- _Problem statement_: Would you repeat the listing exactly, without any of its images?

- _Stored data_:
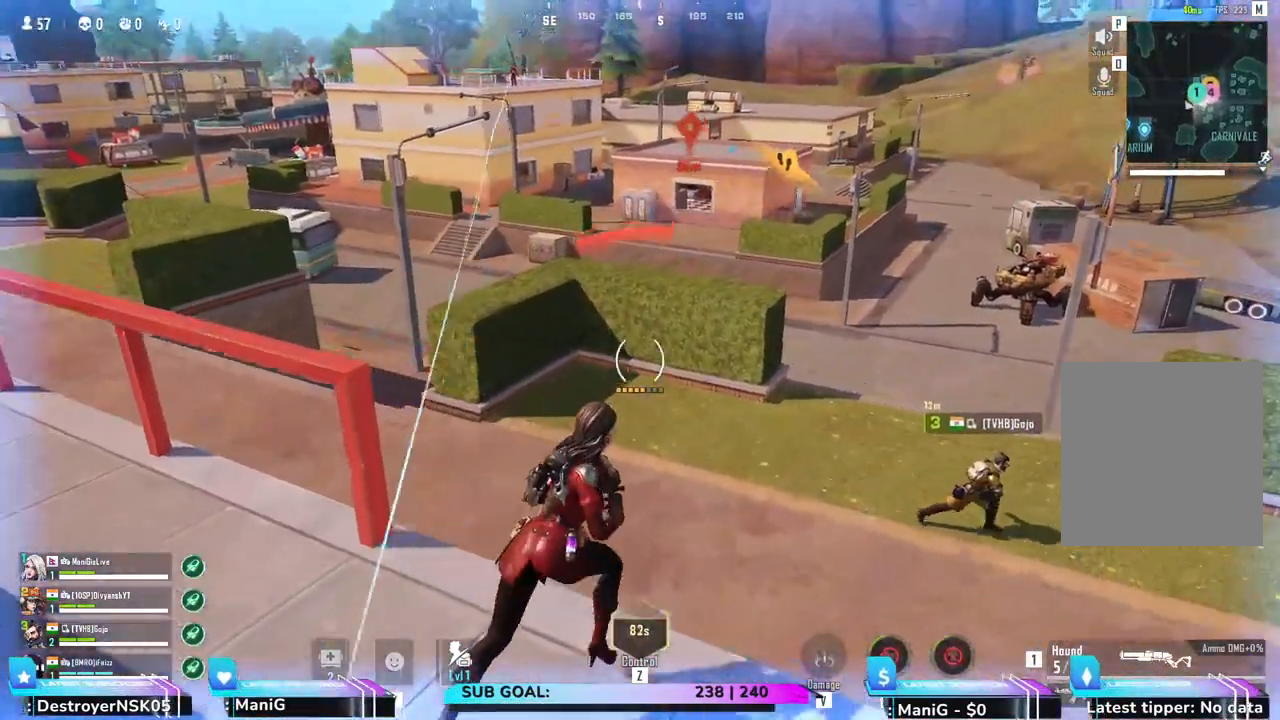
Gameplay with keyboard and mouse; each line is a JSON object with the keys and mouse buttons held at the frame after it. "events" lists presses ("down") and releases ("up") of "1", "2", "3", "4", "5", "a", "alt", "b", "c", "ctrl", "d", "e", "f", "g", "q", "r", "s", "shift", "space", "t", "tab", "v", "w", "x", "z", "mouse_left", "mouse_wheel", "mouse_right" and "mouse_mb4" between this image and that frame as [ms after this image, input, new state], when the widget could be followed in between. "mouse_left", "mouse_wheel", "mouse_right", "mouse_mb4" = the "left", "wheel", "right", "mb4" buttons of the "mouse" list. No other keys are recorded. "wheel" means that the mouse wheel is clicked or scrolled. Not read: mouse_move.
{"keys": ["shift", "w"], "mouse": [], "events": [[33, "q", "down"], [50, "shift", "down"], [67, "d", "up"], [250, "q", "up"]]}
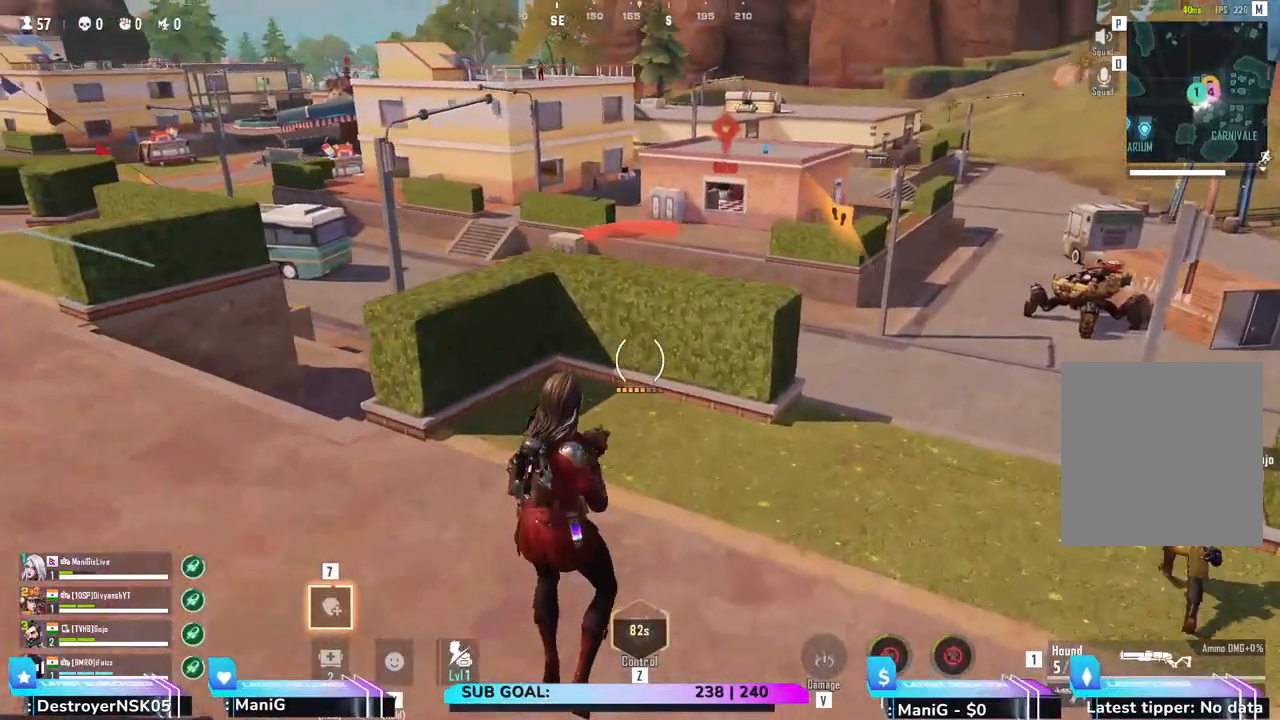
{"keys": ["5", "shift", "w"], "mouse": [], "events": [[400, "5", "down"]]}
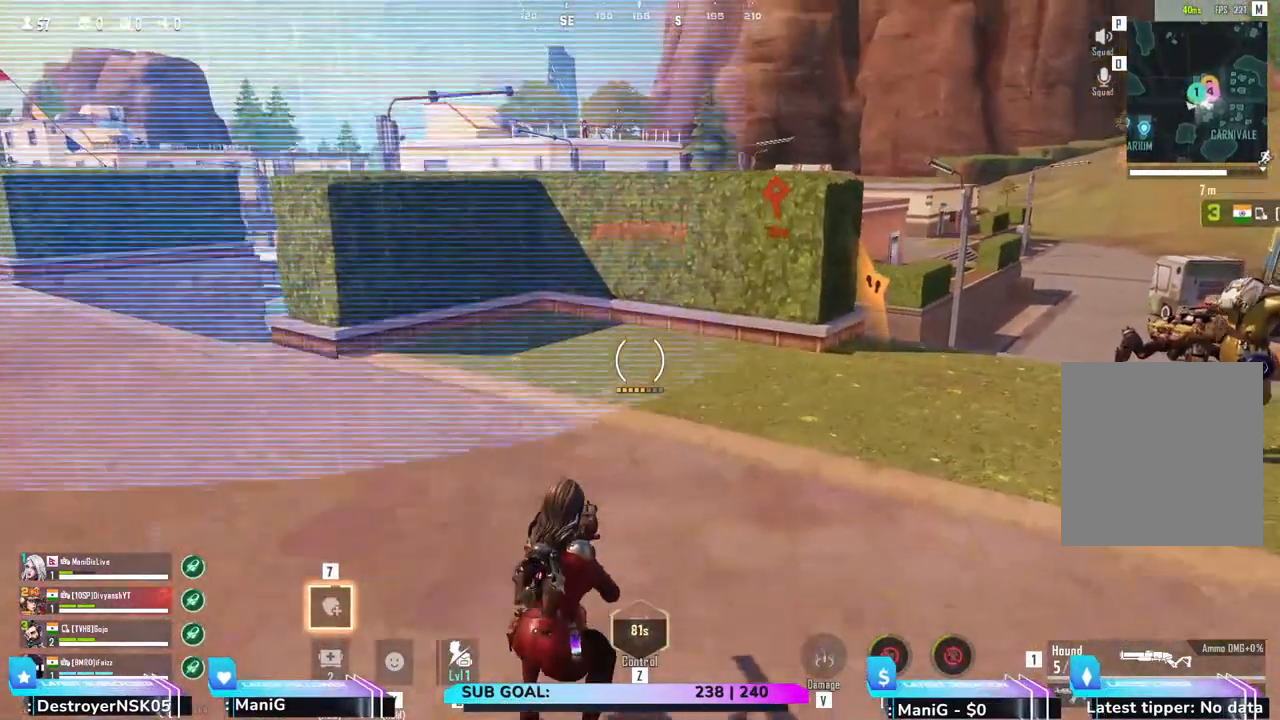
{"keys": ["shift", "w"], "mouse": [], "events": [[33, "5", "up"]]}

- _Exercise solution_:
Gameplay with keyboard and mouse; each line is a JSON object with the keys and mouse buttons held at the frame after it. "events" lists presses ("down") and releases ("up") of "1", "2", "3", "4", "5", "a", "alt", "b", "c", "ctrl", "d", "e", "f", "g", "q", "r", "s", "shift", "space", "t", "tab", "v", "w", "x", "z", "mouse_left", "mouse_wheel", "mouse_right" and "mouse_mb4" between this image and that frame as [ms after this image, input, new state], when the widget could be followed in between. "mouse_left", "mouse_wheel", "mouse_right", "mouse_mb4" = the "left", "wheel", "right", "mb4" buttons of the "mouse" list. No other keys are recorded. "wheel" means that the mouse wheel is clicked or scrolled. Not read: mouse_move.
{"keys": ["shift", "w"], "mouse": [], "events": [[33, "q", "down"], [50, "shift", "down"], [67, "d", "up"], [250, "q", "up"]]}
{"keys": ["5", "shift", "w"], "mouse": [], "events": [[400, "5", "down"]]}
{"keys": ["shift", "w"], "mouse": [], "events": [[33, "5", "up"]]}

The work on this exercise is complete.